The showdown over the “Build Back Better” climate and social spending bill has exposed a split between moderates like Manchin and Sinema and progressives. In retrospect, it appears obvious this divide would halt the effort — raising questions about the White House’s entire approach and why it believed that it could pressure the holdouts into dropping their objections.
Key Democrats offer dire status report on Biden’s signature bills
Despite Biden beseeching both senators to change their minds last week, they only became more entrenched. Indeed, Sinema delivered an extraordinary political rebuke to the President of her own party in a high-profile Senate speech laying out her position just before he arrived in the Capitol to try to sell Manchin and her on the bills.
“They may be on life support,” the South Carolina Democrat told Jake Tapper on “State of the Union.” “But, you know, John Lewis, others, did not give up after the ’64 Civil Rights Act. … So I’m going to tell everybody, we’re not giving up.”
The prospects for the Build Back Better Act appear just as dark. The only hope of reviving any credit for Biden may lie in paring back the measure significantly so that it can get the support of Manchin, who says he is worried that a near $2 trillion bill will make inflation ever worse. But a shrunken bill would infuriate progressives and could dampen Democratic turnout in the midterms.

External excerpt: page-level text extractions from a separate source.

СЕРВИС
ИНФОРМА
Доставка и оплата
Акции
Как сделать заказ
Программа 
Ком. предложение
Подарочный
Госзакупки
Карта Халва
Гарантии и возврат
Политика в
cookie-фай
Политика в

“You’re right that it’s dead; the most recent version of it is not going to happen,” Democratic Sen. Tim Kaine of Virginia told Margaret Brennan on CBS’ “Face the Nation.” But he added: “I still believe we’re going to find a core of this bill, whatever we call it, we’re going to find the core of the bill and pass it, and it will deal directly with some of these inflation concerns.”
By the end of his first year in office, Biden had hoped that the pandemic would be history, the economy would be on a tear before the midterm elections and his success would consign his predecessor to history. None of that has turned out. The virus is pummeling the country this winter, even if the latest Omicron variant causes less serious disease. Sustained and rising inflation has defied the White House’s predictions that price hikes were “transitory.” And Trump, his threat to democratic values even more dangerous than a year ago, is laying the groundwork for a new campaign.
It’s true that Biden’s challenges are profound, and many would be beyond the capacity of any president to handle. But a year into his term, there are growing reasons to question how he is playing the tough hand he was dealt.